Convert the lines below into a numbered list, omitting any blank lines.
================================
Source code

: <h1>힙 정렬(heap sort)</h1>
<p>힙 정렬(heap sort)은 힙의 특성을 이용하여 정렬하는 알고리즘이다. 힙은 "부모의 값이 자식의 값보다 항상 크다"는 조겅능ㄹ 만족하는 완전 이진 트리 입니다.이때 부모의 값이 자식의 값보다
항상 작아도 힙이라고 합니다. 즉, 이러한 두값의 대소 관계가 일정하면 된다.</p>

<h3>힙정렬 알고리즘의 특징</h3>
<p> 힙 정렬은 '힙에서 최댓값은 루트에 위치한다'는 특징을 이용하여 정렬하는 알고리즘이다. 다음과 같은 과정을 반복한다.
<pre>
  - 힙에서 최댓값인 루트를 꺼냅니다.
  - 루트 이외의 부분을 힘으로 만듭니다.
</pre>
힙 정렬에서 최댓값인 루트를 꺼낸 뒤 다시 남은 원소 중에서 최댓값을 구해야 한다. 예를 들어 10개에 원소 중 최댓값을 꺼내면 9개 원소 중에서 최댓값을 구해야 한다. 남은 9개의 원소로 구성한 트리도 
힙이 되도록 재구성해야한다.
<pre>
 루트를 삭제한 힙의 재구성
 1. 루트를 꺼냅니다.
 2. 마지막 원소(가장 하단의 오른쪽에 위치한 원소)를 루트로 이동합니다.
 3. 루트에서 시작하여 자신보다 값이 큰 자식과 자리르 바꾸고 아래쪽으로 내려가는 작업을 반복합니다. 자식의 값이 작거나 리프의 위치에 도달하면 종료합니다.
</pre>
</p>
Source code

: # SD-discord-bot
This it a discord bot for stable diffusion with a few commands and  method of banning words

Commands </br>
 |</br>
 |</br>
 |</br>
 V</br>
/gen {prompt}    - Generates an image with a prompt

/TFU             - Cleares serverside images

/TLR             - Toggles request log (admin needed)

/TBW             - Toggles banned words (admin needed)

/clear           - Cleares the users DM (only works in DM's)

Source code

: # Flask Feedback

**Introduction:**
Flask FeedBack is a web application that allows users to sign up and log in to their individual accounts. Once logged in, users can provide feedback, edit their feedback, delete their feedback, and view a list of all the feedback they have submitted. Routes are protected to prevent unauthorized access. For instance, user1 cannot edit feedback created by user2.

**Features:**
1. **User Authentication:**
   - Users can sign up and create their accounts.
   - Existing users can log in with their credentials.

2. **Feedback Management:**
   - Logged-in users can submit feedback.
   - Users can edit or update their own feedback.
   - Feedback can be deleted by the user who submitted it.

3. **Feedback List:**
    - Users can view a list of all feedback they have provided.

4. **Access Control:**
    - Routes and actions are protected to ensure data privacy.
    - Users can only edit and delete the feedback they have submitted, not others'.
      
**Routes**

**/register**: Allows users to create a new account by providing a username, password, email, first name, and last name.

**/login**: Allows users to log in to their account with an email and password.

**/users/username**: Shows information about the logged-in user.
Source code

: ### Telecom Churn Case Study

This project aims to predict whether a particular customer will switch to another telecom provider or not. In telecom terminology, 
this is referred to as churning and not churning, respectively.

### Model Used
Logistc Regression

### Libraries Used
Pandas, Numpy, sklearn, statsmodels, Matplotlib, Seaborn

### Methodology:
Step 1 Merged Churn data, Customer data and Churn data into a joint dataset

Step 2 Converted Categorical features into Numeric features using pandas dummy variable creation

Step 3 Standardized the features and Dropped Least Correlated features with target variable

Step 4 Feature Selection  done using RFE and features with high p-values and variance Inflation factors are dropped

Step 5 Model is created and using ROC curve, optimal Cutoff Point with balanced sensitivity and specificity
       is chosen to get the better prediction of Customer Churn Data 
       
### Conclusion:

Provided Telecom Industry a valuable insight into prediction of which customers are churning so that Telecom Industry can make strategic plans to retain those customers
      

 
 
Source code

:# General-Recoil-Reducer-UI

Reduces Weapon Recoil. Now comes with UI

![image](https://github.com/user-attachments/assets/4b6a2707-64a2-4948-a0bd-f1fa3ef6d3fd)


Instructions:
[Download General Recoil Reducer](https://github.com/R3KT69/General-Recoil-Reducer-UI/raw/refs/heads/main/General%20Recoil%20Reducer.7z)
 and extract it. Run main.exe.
================================
**TASK SOLUTION**.
1. Source code
2. : <h1>힙 정렬(heap sort)</h1>
3. <p>힙 정렬(heap sort)은 힙의 특성을 이용하여 정렬하는 알고리즘이다. 힙은 "부모의 값이 자식의 값보다 항상 크다"는 조겅능ㄹ 만족하는 완전 이진 트리 입니다.이때 부모의 값이 자식의 값보다
4. 항상 작아도 힙이라고 합니다. 즉, 이러한 두값의 대소 관계가 일정하면 된다.</p>
5. <h3>힙정렬 알고리즘의 특징</h3>
6. <p> 힙 정렬은 '힙에서 최댓값은 루트에 위치한다'는 특징을 이용하여 정렬하는 알고리즘이다. 다음과 같은 과정을 반복한다.
7. <pre>
8.   - 힙에서 최댓값인 루트를 꺼냅니다.
9.   - 루트 이외의 부분을 힘으로 만듭니다.
10. </pre>
11. 힙 정렬에서 최댓값인 루트를 꺼낸 뒤 다시 남은 원소 중에서 최댓값을 구해야 한다. 예를 들어 10개에 원소 중 최댓값을 꺼내면 9개 원소 중에서 최댓값을 구해야 한다. 남은 9개의 원소로 구성한 트리도 
12. 힙이 되도록 재구성해야한다.
13. <pre>
14.  루트를 삭제한 힙의 재구성
15.  1. 루트를 꺼냅니다.
16.  2. 마지막 원소(가장 하단의 오른쪽에 위치한 원소)를 루트로 이동합니다.
17.  3. 루트에서 시작하여 자신보다 값이 큰 자식과 자리르 바꾸고 아래쪽으로 내려가는 작업을 반복합니다. 자식의 값이 작거나 리프의 위치에 도달하면 종료합니다.
18. </pre>
19. </p>
20. Source code
21. : # SD-discord-bot
22. This it a discord bot for stable diffusion with a few commands and  method of banning words
23. Commands </br>
24.  |</br>
25.  |</br>
26.  |</br>
27.  V</br>
28. /gen {prompt}    - Generates an image with a prompt
29. /TFU             - Cleares serverside images
30. /TLR             - Toggles request log (admin needed)
31. /TBW             - Toggles banned words (admin needed)
32. /clear           - Cleares the users DM (only works in DM's)
33. Source code
34. : # Flask Feedback
35. **Introduction:**
36. Flask FeedBack is a web application that allows users to sign up and log in to their individual accounts. Once logged in, users can provide feedback, edit their feedback, delete their feedback, and view a list of all the feedback they have submitted. Routes are protected to prevent unauthorized access. For instance, user1 cannot edit feedback created by user2.
37. **Features:**
38. 1. **User Authentication:**
39.    - Users can sign up and create their accounts.
40.    - Existing users can log in with their credentials.
41. 2. **Feedback Management:**
42.    - Logged-in users can submit feedback.
43.    - Users can edit or update their own feedback.
44.    - Feedback can be deleted by the user who submitted it.
45. 3. **Feedback List:**
46.     - Users can view a list of all feedback they have provided.
47. 4. **Access Control:**
48.     - Routes and actions are protected to ensure data privacy.
49.     - Users can only edit and delete the feedback they have submitted, not others'.
50. **Routes**
51. **/register**: Allows users to create a new account by providing a username, password, email, first name, and last name.
52. **/login**: Allows users to log in to their account with an email and password.
53. **/users/username**: Shows information about the logged-in user.
54. Source code
55. : ### Telecom Churn Case Study
56. This project aims to predict whether a particular customer will switch to another telecom provider or not. In telecom terminology, 
57. this is referred to as churning and not churning, respectively.
58. ### Model Used
59. Logistc Regression
60. ### Libraries Used
61. Pandas, Numpy, sklearn, statsmodels, Matplotlib, Seaborn
62. ### Methodology:
63. Step 1 Merged Churn data, Customer data and Churn data into a joint dataset
64. Step 2 Converted Categorical features into Numeric features using pandas dummy variable creation
65. Step 3 Standardized the features and Dropped Least Correlated features with target variable
66. Step 4 Feature Selection  done using RFE and features with high p-values and variance Inflation factors are dropped
67. Step 5 Model is created and using ROC curve, optimal Cutoff Point with balanced sensitivity and specificity
68.        is chosen to get the better prediction of Customer Churn Data 
69. ### Conclusion:
70. Provided Telecom Industry a valuable insight into prediction of which customers are churning so that Telecom Industry can make strategic plans to retain those customers
71. Source code
72. :# General-Recoil-Reducer-UI
73. Reduces Weapon Recoil. Now comes with UI
74. ![image](https://github.com/user-attachments/assets/4b6a2707-64a2-4948-a0bd-f1fa3ef6d3fd)
75. Instructions:
76. [Download General Recoil Reducer](https://github.com/R3KT69/General-Recoil-Reducer-UI/raw/refs/heads/main/General%20Recoil%20Reducer.7z)
77.  and extract it. Run main.exe.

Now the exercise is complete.